[Exercise aim]
Look through the material below and copy exactly the lines from the line with "भन्‍ने कुरा तिमीहरूले" to the line with "s, por lo que es fundamental que las familias", those two lines included.

[Given entries]

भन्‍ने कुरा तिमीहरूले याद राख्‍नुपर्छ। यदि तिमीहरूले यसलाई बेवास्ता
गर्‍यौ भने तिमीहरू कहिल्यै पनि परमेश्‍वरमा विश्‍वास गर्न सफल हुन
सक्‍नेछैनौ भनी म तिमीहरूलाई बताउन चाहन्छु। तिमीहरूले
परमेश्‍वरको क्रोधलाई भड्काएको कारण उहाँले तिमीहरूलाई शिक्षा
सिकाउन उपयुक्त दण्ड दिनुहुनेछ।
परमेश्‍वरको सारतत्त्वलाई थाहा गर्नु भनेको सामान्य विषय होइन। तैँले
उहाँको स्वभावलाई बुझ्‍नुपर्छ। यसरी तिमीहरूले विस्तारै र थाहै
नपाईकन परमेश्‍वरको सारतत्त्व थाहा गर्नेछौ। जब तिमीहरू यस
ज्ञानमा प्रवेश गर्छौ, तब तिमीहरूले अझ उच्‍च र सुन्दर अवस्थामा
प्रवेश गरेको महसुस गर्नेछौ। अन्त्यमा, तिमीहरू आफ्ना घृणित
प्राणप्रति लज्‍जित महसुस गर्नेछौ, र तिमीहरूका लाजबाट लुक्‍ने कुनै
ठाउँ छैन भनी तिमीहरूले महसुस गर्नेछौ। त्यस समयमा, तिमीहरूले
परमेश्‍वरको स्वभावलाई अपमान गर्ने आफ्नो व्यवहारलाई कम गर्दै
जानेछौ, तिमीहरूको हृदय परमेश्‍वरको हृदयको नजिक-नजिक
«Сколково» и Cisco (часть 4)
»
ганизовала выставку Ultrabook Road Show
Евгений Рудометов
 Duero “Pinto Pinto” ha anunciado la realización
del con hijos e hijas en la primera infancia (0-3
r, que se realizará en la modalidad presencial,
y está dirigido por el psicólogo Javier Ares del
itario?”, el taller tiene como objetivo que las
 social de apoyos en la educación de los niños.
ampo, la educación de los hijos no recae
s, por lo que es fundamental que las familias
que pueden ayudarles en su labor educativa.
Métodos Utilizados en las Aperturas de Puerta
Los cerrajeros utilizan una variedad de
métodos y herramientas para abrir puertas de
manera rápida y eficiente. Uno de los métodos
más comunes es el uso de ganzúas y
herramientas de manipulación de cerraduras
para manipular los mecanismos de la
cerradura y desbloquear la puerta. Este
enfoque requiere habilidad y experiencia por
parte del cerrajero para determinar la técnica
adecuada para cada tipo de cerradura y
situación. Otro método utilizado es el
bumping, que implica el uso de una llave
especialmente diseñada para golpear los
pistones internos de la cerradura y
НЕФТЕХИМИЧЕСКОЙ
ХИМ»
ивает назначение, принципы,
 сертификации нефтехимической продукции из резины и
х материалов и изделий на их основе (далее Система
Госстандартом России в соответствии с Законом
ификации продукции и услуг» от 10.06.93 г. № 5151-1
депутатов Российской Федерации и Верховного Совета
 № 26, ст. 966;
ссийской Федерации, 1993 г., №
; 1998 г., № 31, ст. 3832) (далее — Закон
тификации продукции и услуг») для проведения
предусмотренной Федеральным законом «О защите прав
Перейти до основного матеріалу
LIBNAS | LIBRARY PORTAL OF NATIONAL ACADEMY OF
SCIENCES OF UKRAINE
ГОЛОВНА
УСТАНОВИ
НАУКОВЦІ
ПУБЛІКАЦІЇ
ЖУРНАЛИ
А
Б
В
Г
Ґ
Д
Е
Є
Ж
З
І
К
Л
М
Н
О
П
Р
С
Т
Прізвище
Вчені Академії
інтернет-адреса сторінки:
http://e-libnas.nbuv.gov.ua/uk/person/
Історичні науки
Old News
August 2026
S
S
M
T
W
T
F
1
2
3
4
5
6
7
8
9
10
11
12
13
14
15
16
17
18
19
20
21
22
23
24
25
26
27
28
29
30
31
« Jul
==
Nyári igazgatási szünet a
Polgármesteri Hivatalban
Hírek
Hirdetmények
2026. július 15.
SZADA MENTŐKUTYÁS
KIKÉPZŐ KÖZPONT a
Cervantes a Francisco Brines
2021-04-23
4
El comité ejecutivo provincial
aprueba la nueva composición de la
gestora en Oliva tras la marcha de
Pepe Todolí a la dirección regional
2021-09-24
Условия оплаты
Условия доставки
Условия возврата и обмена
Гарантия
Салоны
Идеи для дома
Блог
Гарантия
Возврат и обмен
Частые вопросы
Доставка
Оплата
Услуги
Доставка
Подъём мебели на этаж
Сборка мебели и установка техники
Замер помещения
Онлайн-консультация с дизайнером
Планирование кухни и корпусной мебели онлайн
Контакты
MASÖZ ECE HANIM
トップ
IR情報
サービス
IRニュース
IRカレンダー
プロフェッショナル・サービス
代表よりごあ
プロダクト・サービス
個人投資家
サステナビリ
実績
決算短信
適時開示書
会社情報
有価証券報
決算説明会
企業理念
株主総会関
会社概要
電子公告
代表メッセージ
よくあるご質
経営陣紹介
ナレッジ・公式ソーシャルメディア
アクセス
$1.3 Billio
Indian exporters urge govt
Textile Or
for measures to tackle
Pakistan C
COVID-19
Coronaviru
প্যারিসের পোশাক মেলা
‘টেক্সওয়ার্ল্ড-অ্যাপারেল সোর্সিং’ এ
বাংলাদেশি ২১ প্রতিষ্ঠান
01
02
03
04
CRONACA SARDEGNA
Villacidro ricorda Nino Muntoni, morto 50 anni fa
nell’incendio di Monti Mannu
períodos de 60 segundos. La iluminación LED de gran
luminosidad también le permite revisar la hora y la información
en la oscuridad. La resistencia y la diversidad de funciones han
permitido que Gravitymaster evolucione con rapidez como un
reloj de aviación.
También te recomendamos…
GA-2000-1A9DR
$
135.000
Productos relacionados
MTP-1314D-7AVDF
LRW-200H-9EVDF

[Output for this task]
भन्‍ने कुरा तिमीहरूले याद राख्‍नुपर्छ। यदि तिमीहरूले यसलाई बेवास्ता
गर्‍यौ भने तिमीहरू कहिल्यै पनि परमेश्‍वरमा विश्‍वास गर्न सफल हुन
सक्‍नेछैनौ भनी म तिमीहरूलाई बताउन चाहन्छु। तिमीहरूले
परमेश्‍वरको क्रोधलाई भड्काएको कारण उहाँले तिमीहरूलाई शिक्षा
सिकाउन उपयुक्त दण्ड दिनुहुनेछ।
परमेश्‍वरको सारतत्त्वलाई थाहा गर्नु भनेको सामान्य विषय होइन। तैँले
उहाँको स्वभावलाई बुझ्‍नुपर्छ। यसरी तिमीहरूले विस्तारै र थाहै
नपाईकन परमेश्‍वरको सारतत्त्व थाहा गर्नेछौ। जब तिमीहरू यस
ज्ञानमा प्रवेश गर्छौ, तब तिमीहरूले अझ उच्‍च र सुन्दर अवस्थामा
प्रवेश गरेको महसुस गर्नेछौ। अन्त्यमा, तिमीहरू आफ्ना घृणित
प्राणप्रति लज्‍जित महसुस गर्नेछौ, र तिमीहरूका लाजबाट लुक्‍ने कुनै
ठाउँ छैन भनी तिमीहरूले महसुस गर्नेछौ। त्यस समयमा, तिमीहरूले
परमेश्‍वरको स्वभावलाई अपमान गर्ने आफ्नो व्यवहारलाई कम गर्दै
जानेछौ, तिमीहरूको हृदय परमेश्‍वरको हृदयको नजिक-नजिक
«Сколково» и Cisco (часть 4)
»
ганизовала выставку Ultrabook Road Show
Евгений Рудометов
 Duero “Pinto Pinto” ha anunciado la realización
del con hijos e hijas en la primera infancia (0-3
r, que se realizará en la modalidad presencial,
y está dirigido por el psicólogo Javier Ares del
itario?”, el taller tiene como objetivo que las
 social de apoyos en la educación de los niños.
ampo, la educación de los hijos no recae
s, por lo que es fundamental que las familias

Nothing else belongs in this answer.